Abstracts Background: Implantation failure of in vitro fertilization (IVF) cycles is recognized as one of key problems in contemporary reproductive medicine. Implantation itself is a multifactorial process and one can hardly expect to find a single criterion for the endometrium receptivity. Endometrium biopsy still remains the most applicable technique to diagnose abnormalities causing decrease or complete loss of endometrial receptivity.
Materials and methods: We have studied 95 endometrial biopsy samples from 45 patient with I/II stage endometriosis and 40 controls from October 2014 to December 2015. Immunohistochemical analysis of key biological molecules participating in implant window formation (LIF, ER, PR, integrin, TGF-β1 and VEGF) was done to assess their predicting value for endometrial receptivity troubles.
Results: The discriminant analysis demonstrated that highest information capacity was characteristic for LIF expression percent area, integrin αVβ3 both percent area and optic density in endometrial stroma and glands and finally TGFβ1 and VEGF-А percent area expression in endometrial stroma.
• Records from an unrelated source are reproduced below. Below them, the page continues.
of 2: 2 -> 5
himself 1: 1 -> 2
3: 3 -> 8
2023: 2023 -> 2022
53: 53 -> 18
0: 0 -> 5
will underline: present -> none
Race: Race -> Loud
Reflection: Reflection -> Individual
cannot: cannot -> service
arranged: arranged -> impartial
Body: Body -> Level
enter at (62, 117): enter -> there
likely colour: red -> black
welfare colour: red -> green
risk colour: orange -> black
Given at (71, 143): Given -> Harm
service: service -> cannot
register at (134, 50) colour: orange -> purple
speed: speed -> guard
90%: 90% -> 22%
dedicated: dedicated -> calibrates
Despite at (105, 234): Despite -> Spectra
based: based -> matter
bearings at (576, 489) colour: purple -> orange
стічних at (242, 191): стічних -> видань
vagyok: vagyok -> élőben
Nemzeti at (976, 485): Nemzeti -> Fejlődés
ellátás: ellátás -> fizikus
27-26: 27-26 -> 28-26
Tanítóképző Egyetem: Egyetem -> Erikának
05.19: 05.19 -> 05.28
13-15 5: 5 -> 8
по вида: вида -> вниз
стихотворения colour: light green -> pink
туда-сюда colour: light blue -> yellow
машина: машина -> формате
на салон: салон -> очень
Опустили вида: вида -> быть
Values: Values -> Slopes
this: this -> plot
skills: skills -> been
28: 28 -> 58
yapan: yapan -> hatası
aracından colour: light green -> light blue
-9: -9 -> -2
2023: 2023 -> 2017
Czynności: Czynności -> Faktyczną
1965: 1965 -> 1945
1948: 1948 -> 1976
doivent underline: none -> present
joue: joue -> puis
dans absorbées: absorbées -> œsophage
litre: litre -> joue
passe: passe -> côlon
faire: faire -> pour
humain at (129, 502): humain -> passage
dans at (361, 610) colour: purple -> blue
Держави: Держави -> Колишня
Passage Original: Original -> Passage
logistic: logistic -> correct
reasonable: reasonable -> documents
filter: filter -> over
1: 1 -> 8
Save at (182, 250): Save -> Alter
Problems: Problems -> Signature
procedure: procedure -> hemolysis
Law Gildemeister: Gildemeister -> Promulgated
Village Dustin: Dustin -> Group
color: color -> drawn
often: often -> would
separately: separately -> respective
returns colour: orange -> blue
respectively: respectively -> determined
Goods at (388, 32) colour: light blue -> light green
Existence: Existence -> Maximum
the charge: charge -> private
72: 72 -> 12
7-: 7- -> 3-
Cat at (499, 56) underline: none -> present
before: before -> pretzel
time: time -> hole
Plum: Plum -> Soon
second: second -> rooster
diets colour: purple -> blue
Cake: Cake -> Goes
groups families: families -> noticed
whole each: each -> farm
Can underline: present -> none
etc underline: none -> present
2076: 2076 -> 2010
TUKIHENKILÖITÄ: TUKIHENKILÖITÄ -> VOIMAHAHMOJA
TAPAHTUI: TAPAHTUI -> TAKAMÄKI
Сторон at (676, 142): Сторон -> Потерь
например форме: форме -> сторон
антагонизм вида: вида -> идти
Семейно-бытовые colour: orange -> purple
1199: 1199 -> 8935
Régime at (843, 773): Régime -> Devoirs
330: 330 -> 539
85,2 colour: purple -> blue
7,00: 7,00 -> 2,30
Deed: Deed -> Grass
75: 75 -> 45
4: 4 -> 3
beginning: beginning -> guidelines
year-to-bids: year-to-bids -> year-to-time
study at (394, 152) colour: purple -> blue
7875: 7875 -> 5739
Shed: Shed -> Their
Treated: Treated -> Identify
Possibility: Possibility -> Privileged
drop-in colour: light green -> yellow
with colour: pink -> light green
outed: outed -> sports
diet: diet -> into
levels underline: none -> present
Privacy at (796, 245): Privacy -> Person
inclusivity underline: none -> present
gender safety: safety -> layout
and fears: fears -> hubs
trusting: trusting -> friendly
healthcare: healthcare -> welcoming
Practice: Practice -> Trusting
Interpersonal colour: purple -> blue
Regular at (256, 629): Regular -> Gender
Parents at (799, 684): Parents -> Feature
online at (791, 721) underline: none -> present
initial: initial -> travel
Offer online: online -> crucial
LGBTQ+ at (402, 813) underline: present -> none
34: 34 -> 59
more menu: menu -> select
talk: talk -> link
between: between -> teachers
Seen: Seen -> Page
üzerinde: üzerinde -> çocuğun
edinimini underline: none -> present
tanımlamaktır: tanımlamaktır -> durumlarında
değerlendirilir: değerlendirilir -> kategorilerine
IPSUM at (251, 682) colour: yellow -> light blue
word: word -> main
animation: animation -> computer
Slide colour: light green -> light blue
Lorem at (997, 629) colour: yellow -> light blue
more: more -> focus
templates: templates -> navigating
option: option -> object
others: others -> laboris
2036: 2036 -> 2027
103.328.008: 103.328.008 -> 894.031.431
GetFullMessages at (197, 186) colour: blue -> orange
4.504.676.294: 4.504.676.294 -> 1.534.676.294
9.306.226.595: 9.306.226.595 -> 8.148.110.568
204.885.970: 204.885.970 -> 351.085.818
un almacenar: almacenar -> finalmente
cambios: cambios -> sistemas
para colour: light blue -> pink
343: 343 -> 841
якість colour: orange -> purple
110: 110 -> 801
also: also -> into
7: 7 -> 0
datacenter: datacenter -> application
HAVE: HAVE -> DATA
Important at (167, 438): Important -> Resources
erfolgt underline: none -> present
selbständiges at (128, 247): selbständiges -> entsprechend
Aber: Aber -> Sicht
The model test done on a checking group showed 89.1% correct discrimination. Cross-checking in a teaching group showed a bit lower but still high correct answer percentage (88.8%). A decision-making classification tree was worked out.
Conclusion: The produced model is sufficient for predicting IVF treatment failure and allows producing reasonable treatment tactics as well as encourages IVF treatment effectiveness improvement in patients with endometriosis.
Keywords: ER; Endometrial receptivity; IVF; LIF; PR; TGFβ1; VEGF; implantation window; integrin αVβ3.